The subsequent realisation that this would severely impact on Manchester’s City Council’s ability to continue to fund all its services will haunt me as the most difficult and the most defining moment I have experienced in politics. The harsh reality meant we had to set a budget that had service cuts of £109m in March of this year, rising to £170m next year. The decisions taken were agonising and not what any of us entered politics for. Most politicians, myself included, came into politics to make the world a better place in whichever manner we are able to. None of us anticipated we would have to implement a budget in March of this year which would seriously reduce services that many of us hold dear.
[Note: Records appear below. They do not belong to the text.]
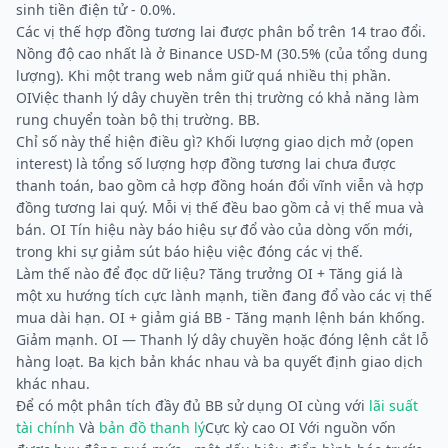
sinh tiền điện tử - 0.0%.
Các vị thế hợp đồng tương lai được phân bổ trên 14 trao đổi.
Nồng độ cao nhất là ở Binance USD-M (30.5% (của tổng dung
lượng). Khi một trang web nắm giữ quá nhiều thị phần.
OIViệc thanh lý dây chuyền trên thị trường có khả năng làm
rung chuyển toàn bộ thị trường. BB.
Chỉ số này thể hiện điều gì? Khối lượng giao dịch mở (open
interest) là tổng số lượng hợp đồng tương lai chưa được
thanh toán, bao gồm cả hợp đồng hoán đổi vĩnh viễn và hợp
đồng tương lai quý. Mỗi vị thế đều bao gồm cả vị thế mua và
bán. OI Tín hiệu này báo hiệu sự đổ vào của dòng vốn mới,
trong khi sự giảm sút báo hiệu việc đóng các vị thế.
Làm thế nào để đọc dữ liệu? Tăng trưởng OI + Tăng giá là
một xu hướng tích cực lành mạnh, tiền đang đổ vào các vị thế
mua dài hạn. OI + giảm giá BB - Tăng mạnh lệnh bán khống.
Giảm mạnh. OI — Thanh lý dây chuyền hoặc đóng lệnh cắt lỗ
hàng loạt. Ba kịch bản khác nhau và ba quyết định giao dịch
khác nhau.
Để có một phân tích đầy đủ BB sử dụng OI cùng với
lãi suất
tài chính
Và
bản đồ thanh lý
Cực kỳ cao OI Với nguồn vốn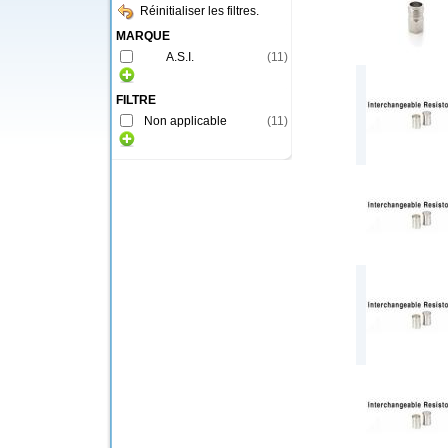
Réinitialiser les filtres.
MARQUE
A.S.I.
(
11
)
FILTRE
Non applicable
(
11
)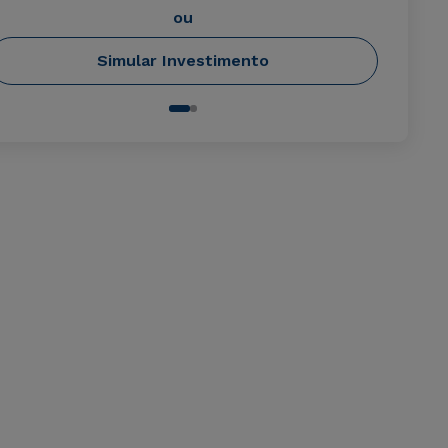
ou
Simular Investimento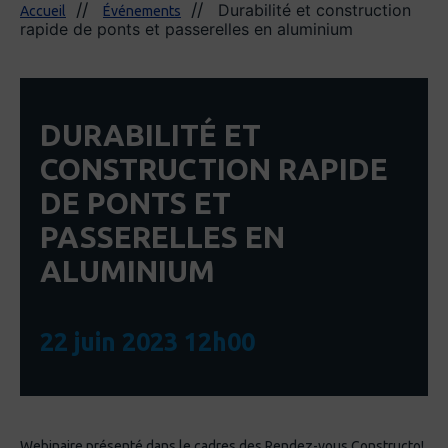
Durabilité et construction
Accueil
Événements
rapide de ponts et passerelles en aluminium
DURABILITÉ ET
CONSTRUCTION RAPIDE
DE PONTS ET
PASSERELLES EN
ALUMINIUM
22 juin 2023 12h00
Webinaire présenté dans le cadres des Rendez-vous Constructo!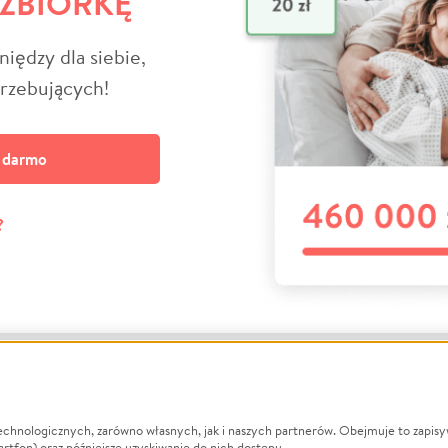
 ZBIÓRKĘ
niędzy dla siebie,
trzebujących!
a darmo
?
echnologicznych, zarówno własnych, jak i naszych partnerów. Obejmuje to zapis
macje
O nas
Zbieraj n
artfon) oraz późniejsze uzyskiwanie do nich dostępu.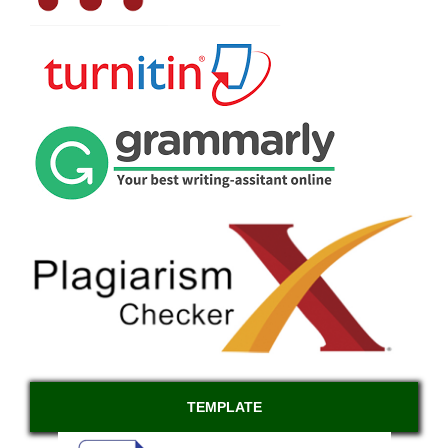
TEMPLATE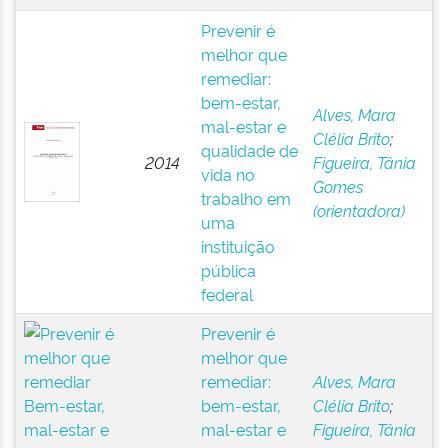
Prevenir é
melhor que
remediar:
bem-estar,
Alves, Mara
mal-estar e
Clélia Brito
;
qualidade de
2014
Figueira, Tânia
vida no
Gomes
trabalho em
(orientadora)
uma
instituição
pública
federal
Prevenir é
melhor que
remediar:
Alves, Mara
bem-estar,
Clélia Brito
;
mal-estar e
Figueira, Tânia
The worst aspect of this unholy mess was knowing that this was a purposely unbalanced and unfair settlement set by the coalition government to punish urban cities like Manchester, Liverpool, Birmingham and Newcastle whilst at the same time increasing settlements in Tory heartlands such as Devon. This is clearly an ideological battle that the Tories, fully supported by the Lib-Dems, are waging and seems to be tantamount to a war on the poor, shifting money from the most vulnerable communities in our society to some of the most affluent.
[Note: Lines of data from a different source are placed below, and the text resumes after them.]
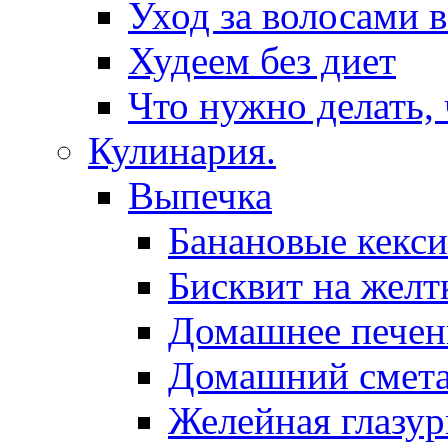
Уход за волосами 
Худеем без диет
Что нужно делать,
Кулинария.
Выпечка
Банановые кекси
Бисквит на желт
Домашнее печен
Домашний смет
Желейная глазур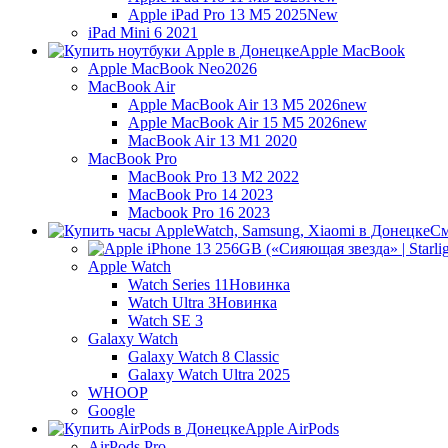
Apple iPad Pro 13 M5 2025
New
iPad Mini 6 2021
Apple MacBook
Apple MacBook Neo
2026
MacBook Air
Apple MacBook Air 13 M5 2026
new
Apple MacBook Air 15 M5 2026
new
MacBook Air 13 M1 2020
MacBook Pro
MacBook Pro 13 M2 2022
MacBook Pro 14 2023
Macbook Pro 16 2023
См
Apple Watch
Watch Series 11
Новинка
Watch Ultra 3
Новинка
Watch SE 3
Galaxy Watch
Galaxy Watch 8 Classic
Galaxy Watch Ultra 2025
WHOOP
Google
Apple AirPods
AirPods Pro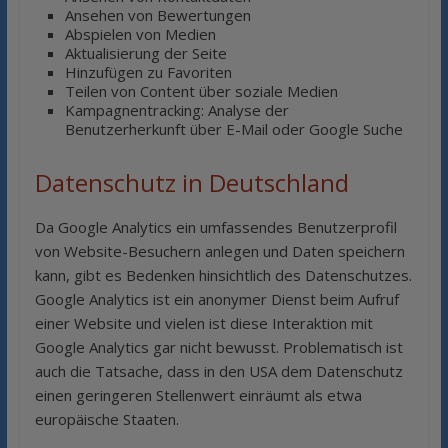
Ansehen von Bewertungen
Abspielen von Medien
Aktualisierung der Seite
Hinzufügen zu Favoriten
Teilen von Content über soziale Medien
Kampagnentracking: Analyse der
Benutzerherkunft über E-Mail oder Google Suche
Datenschutz in Deutschland
Da Google Analytics ein umfassendes Benutzerprofil
von Website-Besuchern anlegen und Daten speichern
kann, gibt es Bedenken hinsichtlich des Datenschutzes.
Google Analytics ist ein anonymer Dienst beim Aufruf
einer Website und vielen ist diese Interaktion mit
Google Analytics gar nicht bewusst. Problematisch ist
auch die Tatsache, dass in den USA dem Datenschutz
einen geringeren Stellenwert einräumt als etwa
europäische Staaten.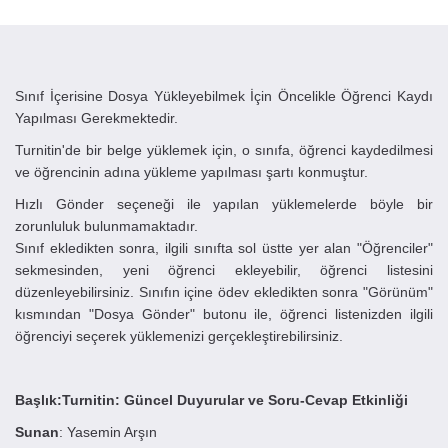
Sınıf İçerisine Dosya Yükleyebilmek İçin Öncelikle Öğrenci Kaydı
Yapılması Gerekmektedir.
Turnitin'de bir belge yüklemek için, o sınıfa, öğrenci kaydedilmesi
ve öğrencinin adına yükleme yapılması şartı konmuştur.
Hızlı Gönder seçeneği ile yapılan yüklemelerde böyle bir
zorunluluk bulunmamaktadır.
Sınıf ekledikten sonra, ilgili sınıfta sol üstte yer alan "Öğrenciler"
sekmesinden, yeni öğrenci ekleyebilir, öğrenci listesini
düzenleyebilirsiniz. Sınıfın içine ödev ekledikten sonra "Görünüm"
kısmından "Dosya Gönder" butonu ile, öğrenci listenizden ilgili
öğrenciyi seçerek yüklemenizi gerçekleştirebilirsiniz.
Başlık:
Turnitin: Güncel Duyurular ve Soru-Cevap Etkinliği
Sunan
: Yasemin Arşın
It is within this context that the Lib Dems will be judged today.
This is the single issue that will decide the vote in Manchester’s local council elections and the wind is certainly not blowing in the a Lib Dem direction. A total of 33 seats are being contested in Manchester with Labour and the Lib-Dems standing 33 candidates each. Of these, 20 are sitting Labour councillors and 11 sitting Lib-Dems councillors. One independent seat following a Lib Dem resignation and one Tory seat following another Lib Dem switch completes the picture. That leaves 13 seats up for grabs following another Lib Dem resignation in the Burnage ward which means there will be a by-election in Burnage too. A prudent estimate would show Labour holding all its seats and winning 6 seats. An optimistic estimate would put Labour winning 9 seats.
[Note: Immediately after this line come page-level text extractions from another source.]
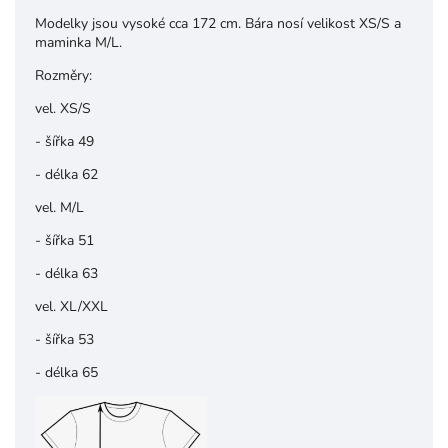
Modelky jsou vysoké cca 172 cm. Bára nosí velikost XS/S a
maminka M/L.
Rozměry:
vel. XS/S
- šířka 49
- délka 62
vel. M/L
- šířka 51
- délka 63
vel. XL/XXL
- šířka 53
- délka 65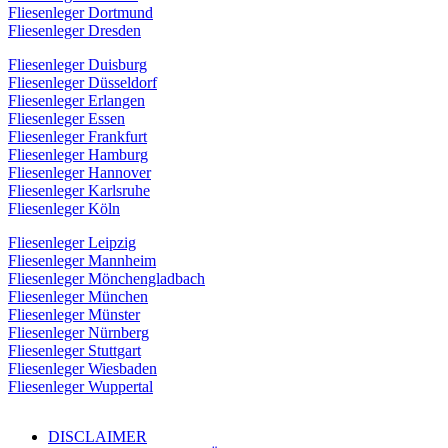
Fliesenleger Dortmund
Fliesenleger Dresden
Fliesenleger Duisburg
Fliesenleger Düsseldorf
Fliesenleger Erlangen
Fliesenleger Essen
Fliesenleger Frankfurt
Fliesenleger Hamburg
Fliesenleger Hannover
Fliesenleger Karlsruhe
Fliesenleger Köln
Fliesenleger Leipzig
Fliesenleger Mannheim
Fliesenleger Mönchengladbach
Fliesenleger München
Fliesenleger Münster
Fliesenleger Nürnberg
Fliesenleger Stuttgart
Fliesenleger Wiesbaden
Fliesenleger Wuppertal
DISCLAIMER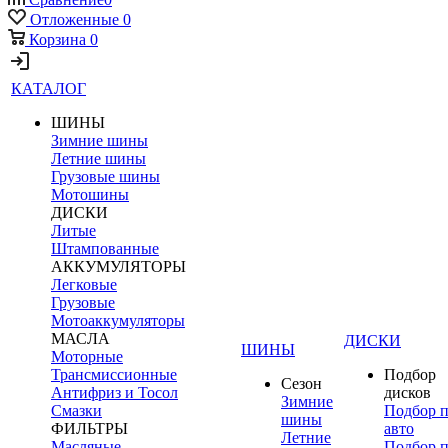
Отложенные
0
Корзина
0
КАТАЛОГ
ШИНЫ
Зимние шины
Летние шины
Грузовые шины
Мотошины
ДИСКИ
Литые
Штампованные
АККУМУЛЯТОРЫ
Легковые
Грузовые
Мотоаккумуляторы
МАСЛА
ДИСКИ
ШИНЫ
Моторные
Трансмиссионные
Подбор
Сезон
Антифриз и Тосол
дисков
Зимние
Смазки
Подбор 
шины
ФИЛЬТРЫ
авто
Летние
Масляные
Подбор 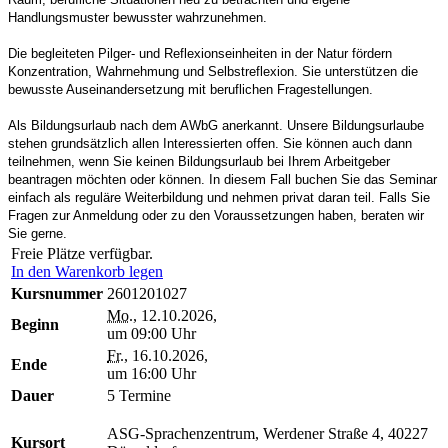
Handlungsmuster bewusster wahrzunehmen.
Die begleiteten Pilger- und Reflexionseinheiten in der Natur fördern
Konzentration, Wahrnehmung und Selbstreflexion. Sie unterstützen die
bewusste Auseinandersetzung mit beruflichen Fragestellungen.
Als Bildungsurlaub nach dem AWbG anerkannt. Unsere Bildungsurlaube
stehen grundsätzlich allen Interessierten offen. Sie können auch dann
teilnehmen, wenn Sie keinen Bildungsurlaub bei Ihrem Arbeitgeber
beantragen möchten oder können. In diesem Fall buchen Sie das Seminar
einfach als reguläre Weiterbildung und nehmen privat daran teil. Falls Sie
Fragen zur Anmeldung oder zu den Voraussetzungen haben, beraten wir
Sie gerne.
Freie Plätze verfügbar.
In den Warenkorb legen
Kursnummer
2601201027
Mo.
, 12.10.2026,
Beginn
um 09:00 Uhr
Fr.
, 16.10.2026,
Ende
um 16:00 Uhr
Dauer
5 Termine
ASG-Sprachenzentrum, Werdener Straße 4, 40227
Kursort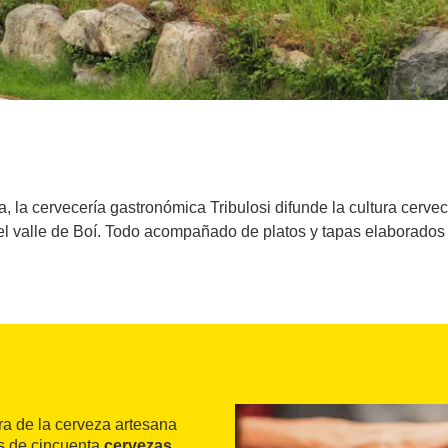
, la cervecería gastronómica Tribulosi difunde la cultura cerve
el valle de Boí. Todo acompañado de platos y tapas elaborados
ura de la cerveza artesana
 de cincuenta
cervezas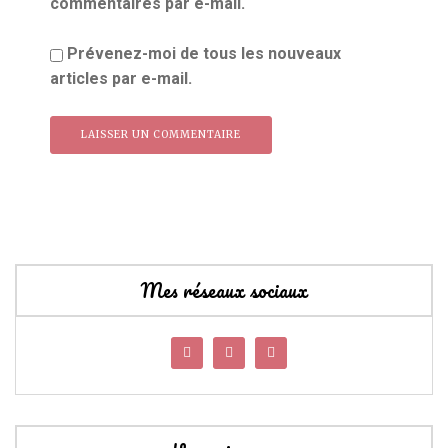
commentaires par e-mail.
Prévenez-moi de tous les nouveaux
articles par e-mail.
Mes réseaux sociaux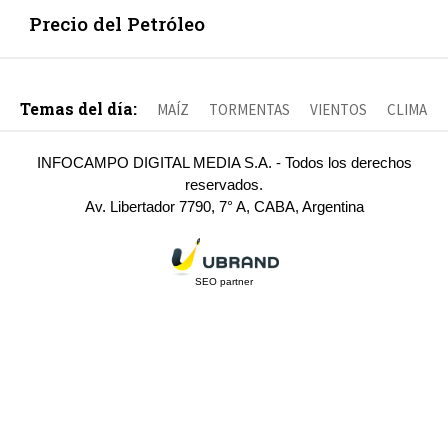
Precio del Petróleo
Temas del día:
MAÍZ
TORMENTAS
VIENTOS
CLIMA
INFOCAMPO DIGITAL MEDIA S.A. - Todos los derechos
reservados.
Av. Libertador 7790, 7° A, CABA, Argentina
SEO partner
If the second scenario is played out, the Lib Dems will be a political non-entity in Manchester politics for at least ten years, if not longer, as their activists’ base for future elections is decimated. And the evidence is already there. Two local by-elections in the last six months in Manchester resulted in 152 Lib Dem votes in the Hulme by-election in November and 52 Lib Dem votes in the Baguley by-election in January 2011. In May 2010, the Lib Dem votes were 1229 and 1178 respectively and in 2008, the Lib Dem votes in the same wards were 190 and 243. The by-elections results are an eye-watering defeat to a party that a year ago was seen as the third way.
This spells catastrophic disaster for the Lib Dems. They have long regarded their local councilors as their vanguard – the grass-root connections that bind them to local communities. Losing their leader’s seat in Gorton South will not just leave the Lib Dems with an internal management problem but will devastate their morale, their blind allegiance to a very unpopular coalition within their ranks and most importantly as a credible opposition party in Manchester.
Knocking on the doors throughout Manchester, Labour’s returns are demonstrating that the Lib Dems are hemorrhaging support. Local people are angry, disappointed, feel betrayed and have repeatedly said they will never vote Lib Dem again.
My prediction is that Labour will comfortably take 7 seats. If it’s a really good day Labour will win 11 seats from the Lib Dems. That will be one message Nick Clegg will be unable to avoid.